Queue a Harvest

From Rails Console

Rails Console
 > opts = { uri: 'http://example.org/oai', oai: { metadata_prefix: 'mods' } }
 > Krikri::Harvesters::OAIHarvester.enqueue(opts)
# created activity 1
# enqueued Krikri::HarvestJob
# => true

Harvester Options

Each harvester may have different options available to it at harvest time. `uri` will always be the URI for the harvest endpoint or provider. Harvester specific options are nested under a key and documented in the harvester's `#initialize` method.  You get a description of the harvester options by calling `.expected_opts` on the Harvester class.

Available Harvesters are:

  • Krikri::Harvesters::OAIHarvester

  • Krikri::Harvesters::CouchdbHarvester


Running an Ad-Hoc Harvest

In non-production environments, it's often useful to run a portion of the full harvest. You can do this with a harvester as follows:

Run a partial harvest
 > harvester = Krikri::Harvesters::OAIHarvester.new(opts)
 > test_harvest_uri = RDF::URI('http://example.org/my_test_harvest')
 > harvester.records.take(1000).each { |rec| harvester.process_record(rec, test_harvest_uri) 
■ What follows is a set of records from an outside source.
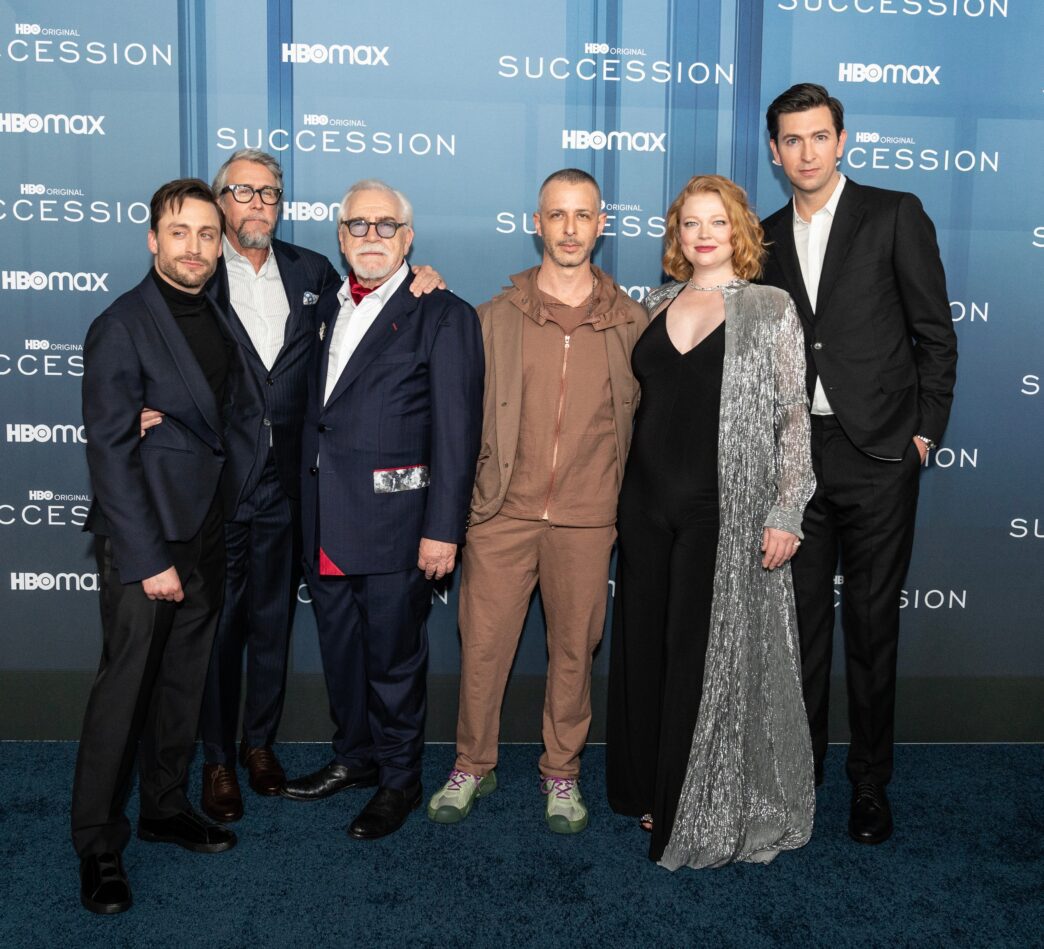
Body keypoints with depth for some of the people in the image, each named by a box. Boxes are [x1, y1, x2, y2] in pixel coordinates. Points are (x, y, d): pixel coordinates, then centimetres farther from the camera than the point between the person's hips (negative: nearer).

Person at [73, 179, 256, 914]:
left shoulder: (217, 321, 11)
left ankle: (167, 806, 32)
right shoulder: (121, 328, -10)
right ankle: (99, 847, 13)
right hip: (144, 540, -6)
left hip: (204, 535, 7)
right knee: (125, 690, 0)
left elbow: (242, 409, 14)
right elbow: (111, 453, -14)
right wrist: (148, 558, -17)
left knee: (184, 683, 15)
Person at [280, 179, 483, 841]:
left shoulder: (443, 316, -6)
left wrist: (443, 528, -15)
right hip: (325, 525, 6)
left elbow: (456, 431, -11)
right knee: (340, 650, 18)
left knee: (393, 656, 7)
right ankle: (355, 756, 38)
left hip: (394, 524, -6)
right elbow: (314, 412, 14)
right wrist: (309, 509, 8)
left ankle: (400, 780, 25)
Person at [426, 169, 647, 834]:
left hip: (587, 520, 0)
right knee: (483, 644, 6)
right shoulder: (497, 316, 3)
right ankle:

This does effectively what the Harvester's `#run` method does, and will process the records in the same way as a queued harvest, as though it had been run by an activity "http://example.org/my_test_harvest". Note that while you can query the records by that URI through the provenance query client, etc... this does not create a `Krikri::Activity` in the database.

 

 Harvest Behaviors and Record Class

By default, running a harvester saves each record as a `Krikri::OriginalRecord`.  This behavior is customizable by passing a class implementing the `HarvestBehavior` interface to `:harvest_behavior`, and/or a different record class (responding to `#build`) to the `:record_class` option.  The OAI harvester, for instance, implements a specialized `SkipDeletedBehavior` which passes silently over OAI records marked with the status "deleted".